═════ Text provided
In working with a test project for ASP.NET Web API, I noticed an interesting script reference in the _Layout.cshtml.
<script src="System.Web.Optimization.BundleTable.Bundles.ResolveBundleUrl(“~/Scripts/js”)”> </script>
Because this url is apparently pointing to the directory and the file extension, I wanted to know if indeed the scripts were being pre-loaded from this one script call. So I ran the application and clicked on “View Source” in the browser where I found the following source code:
I’ve removed some of the markup for brevity, but left the main sections to illustrate my point. As you can see in the markup there are two DOCTYPE elements, two <head> sections as well as two <body> sections. In essence, we have a web page wrapped in a web page and interestingly enough, the browser rendered it.
So I took a look at the template file as well as the index view for the home controller and indeed found that both pages contained full page declarations. As a result, the RenderBody() call from _Layout.cshtml caused all of the content in Views/Home/Index.cshtml to render including the doctype, head, and body tags.
I presume that this would not present an issue unless you attempt to traverse the DOM using jQuery or some other script library. This is where you may experience some unexpected results. In any case, if you are at all familiar with ASP.NET MVC then you are already familiar with how to clean this up, in fact, the instructions on the page itself are to replace the contents with your own. My recommendation is simply to ensure that you remove the repeating page declarations in the Index.cshtml page as well.
On another note, I didn’t actually resolve my question by going through this which is, are the scripts being pre-loaded. The Scripts folder does contain a _references.js file which we know the “_<filename>” convention in ASP.NET MVC generally means a special/reserved file. The file contains a few commented lines referencing other script files contained in the directory. I presume that if you uncomment these lines, then the files will be loaded together resulting in one HTTP request instead of one for each file.
══════════
• [Exercise instructions]
- A) Write out everything in the ASP.NET Web API post from "I presume that this" down to "page as well.".
- B) Answer these questions using the ASP.NET Web API post:
(i) In which file did the author notice the interesting script reference?
(ii) Which page elements appeared twice in the source code the browser showed?
(iii) Which file in the Scripts folder contains commented lines that reference other script files?
- C) List every file that the ASP.NET Web API post names.
═════ Listed records
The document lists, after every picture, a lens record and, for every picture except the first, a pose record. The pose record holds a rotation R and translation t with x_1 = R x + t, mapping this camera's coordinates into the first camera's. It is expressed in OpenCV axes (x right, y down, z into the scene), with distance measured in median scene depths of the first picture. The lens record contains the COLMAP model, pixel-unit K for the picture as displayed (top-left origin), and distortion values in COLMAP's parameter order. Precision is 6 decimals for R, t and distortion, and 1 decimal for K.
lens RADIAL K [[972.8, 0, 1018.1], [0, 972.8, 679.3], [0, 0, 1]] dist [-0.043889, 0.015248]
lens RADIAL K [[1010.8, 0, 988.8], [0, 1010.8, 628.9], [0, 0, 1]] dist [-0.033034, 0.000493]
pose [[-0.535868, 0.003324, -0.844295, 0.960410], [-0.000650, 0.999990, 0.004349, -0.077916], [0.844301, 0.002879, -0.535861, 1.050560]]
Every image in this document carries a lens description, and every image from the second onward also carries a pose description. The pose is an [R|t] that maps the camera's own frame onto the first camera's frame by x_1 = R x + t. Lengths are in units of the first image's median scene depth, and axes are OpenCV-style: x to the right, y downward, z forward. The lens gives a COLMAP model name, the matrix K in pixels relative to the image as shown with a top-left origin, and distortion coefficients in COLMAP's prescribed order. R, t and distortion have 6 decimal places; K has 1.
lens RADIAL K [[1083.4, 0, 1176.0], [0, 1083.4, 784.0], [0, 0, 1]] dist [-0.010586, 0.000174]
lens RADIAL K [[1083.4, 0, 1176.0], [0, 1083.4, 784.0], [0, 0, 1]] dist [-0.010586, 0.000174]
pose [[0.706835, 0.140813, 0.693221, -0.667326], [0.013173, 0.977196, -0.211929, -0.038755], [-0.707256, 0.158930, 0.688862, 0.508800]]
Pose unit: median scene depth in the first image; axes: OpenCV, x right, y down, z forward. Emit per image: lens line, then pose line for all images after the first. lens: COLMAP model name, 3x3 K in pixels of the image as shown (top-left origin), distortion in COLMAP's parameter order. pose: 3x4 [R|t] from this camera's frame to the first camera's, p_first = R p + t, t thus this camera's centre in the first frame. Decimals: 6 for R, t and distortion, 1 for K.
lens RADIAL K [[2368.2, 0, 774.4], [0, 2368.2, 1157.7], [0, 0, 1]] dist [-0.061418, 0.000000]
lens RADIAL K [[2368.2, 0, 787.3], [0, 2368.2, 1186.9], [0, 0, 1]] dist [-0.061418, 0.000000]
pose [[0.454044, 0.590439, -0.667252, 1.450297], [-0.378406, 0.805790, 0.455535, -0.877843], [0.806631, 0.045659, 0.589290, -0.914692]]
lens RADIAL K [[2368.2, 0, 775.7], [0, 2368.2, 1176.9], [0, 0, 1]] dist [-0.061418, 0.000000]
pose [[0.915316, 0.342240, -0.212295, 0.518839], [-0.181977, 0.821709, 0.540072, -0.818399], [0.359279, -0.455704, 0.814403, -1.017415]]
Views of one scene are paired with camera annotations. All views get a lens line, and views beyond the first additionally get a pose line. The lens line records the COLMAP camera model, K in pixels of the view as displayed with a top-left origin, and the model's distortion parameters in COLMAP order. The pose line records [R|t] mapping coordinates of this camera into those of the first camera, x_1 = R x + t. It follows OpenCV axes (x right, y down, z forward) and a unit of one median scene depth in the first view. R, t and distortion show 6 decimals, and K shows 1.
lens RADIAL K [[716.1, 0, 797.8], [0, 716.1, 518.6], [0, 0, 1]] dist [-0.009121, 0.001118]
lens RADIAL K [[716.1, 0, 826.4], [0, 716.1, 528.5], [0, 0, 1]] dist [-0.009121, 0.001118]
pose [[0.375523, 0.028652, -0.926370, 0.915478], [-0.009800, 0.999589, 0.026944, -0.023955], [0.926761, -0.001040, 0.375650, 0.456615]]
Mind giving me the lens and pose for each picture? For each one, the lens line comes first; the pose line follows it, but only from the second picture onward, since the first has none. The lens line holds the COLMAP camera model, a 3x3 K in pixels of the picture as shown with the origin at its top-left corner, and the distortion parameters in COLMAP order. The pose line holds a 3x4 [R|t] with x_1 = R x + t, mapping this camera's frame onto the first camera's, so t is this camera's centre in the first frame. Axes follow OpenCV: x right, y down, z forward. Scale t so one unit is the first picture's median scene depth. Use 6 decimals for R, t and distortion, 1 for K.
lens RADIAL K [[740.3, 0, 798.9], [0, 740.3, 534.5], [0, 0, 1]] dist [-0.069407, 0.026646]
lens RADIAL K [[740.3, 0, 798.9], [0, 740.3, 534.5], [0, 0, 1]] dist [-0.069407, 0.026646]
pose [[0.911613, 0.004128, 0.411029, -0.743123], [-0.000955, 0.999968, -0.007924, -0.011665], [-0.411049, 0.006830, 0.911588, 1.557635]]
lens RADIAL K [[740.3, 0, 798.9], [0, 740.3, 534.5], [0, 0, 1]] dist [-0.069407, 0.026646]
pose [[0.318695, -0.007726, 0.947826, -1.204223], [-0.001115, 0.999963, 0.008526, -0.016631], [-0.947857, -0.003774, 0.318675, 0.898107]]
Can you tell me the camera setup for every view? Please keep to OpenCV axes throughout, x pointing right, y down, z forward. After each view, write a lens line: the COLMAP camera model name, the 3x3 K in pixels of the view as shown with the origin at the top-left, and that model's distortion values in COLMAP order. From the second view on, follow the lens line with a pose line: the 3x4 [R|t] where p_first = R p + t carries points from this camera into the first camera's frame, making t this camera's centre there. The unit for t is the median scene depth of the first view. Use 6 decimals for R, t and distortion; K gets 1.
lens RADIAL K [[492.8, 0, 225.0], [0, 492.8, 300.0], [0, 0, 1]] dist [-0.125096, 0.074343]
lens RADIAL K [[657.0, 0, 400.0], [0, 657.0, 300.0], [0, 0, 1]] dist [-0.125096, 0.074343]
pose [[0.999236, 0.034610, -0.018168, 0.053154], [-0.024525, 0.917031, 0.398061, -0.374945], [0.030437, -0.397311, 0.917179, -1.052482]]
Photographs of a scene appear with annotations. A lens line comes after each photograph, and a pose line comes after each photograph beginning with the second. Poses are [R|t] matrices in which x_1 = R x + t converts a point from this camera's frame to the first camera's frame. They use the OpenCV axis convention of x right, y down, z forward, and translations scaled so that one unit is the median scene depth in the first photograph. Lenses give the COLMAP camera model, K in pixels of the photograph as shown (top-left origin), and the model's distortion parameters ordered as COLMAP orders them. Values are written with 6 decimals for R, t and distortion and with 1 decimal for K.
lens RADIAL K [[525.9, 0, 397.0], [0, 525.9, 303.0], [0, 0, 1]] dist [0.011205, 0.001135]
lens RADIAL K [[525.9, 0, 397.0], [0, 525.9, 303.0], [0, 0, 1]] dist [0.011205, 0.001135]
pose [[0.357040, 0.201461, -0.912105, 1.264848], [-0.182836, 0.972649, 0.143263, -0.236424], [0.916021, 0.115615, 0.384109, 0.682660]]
══════════
• [Results for each task]
- A)
I presume that this would not present an issue unless you attempt to traverse the DOM using jQuery or some other script library. This is where you may experience some unexpected results. In any case, if you are at all familiar with ASP.NET MVC then you are already familiar with how to clean this up, in fact, the instructions on the page itself are to replace the contents with your own. My recommendation is simply to ensure that you remove the repeating page declarations in the Index.cshtml page as well.

- B)
(i) _Layout.cshtml
(ii) The DOCTYPE element, the <head> section and the <body> section
(iii) _references.js

- C)
_Layout.cshtml
Views/Home/Index.cshtml
_references.js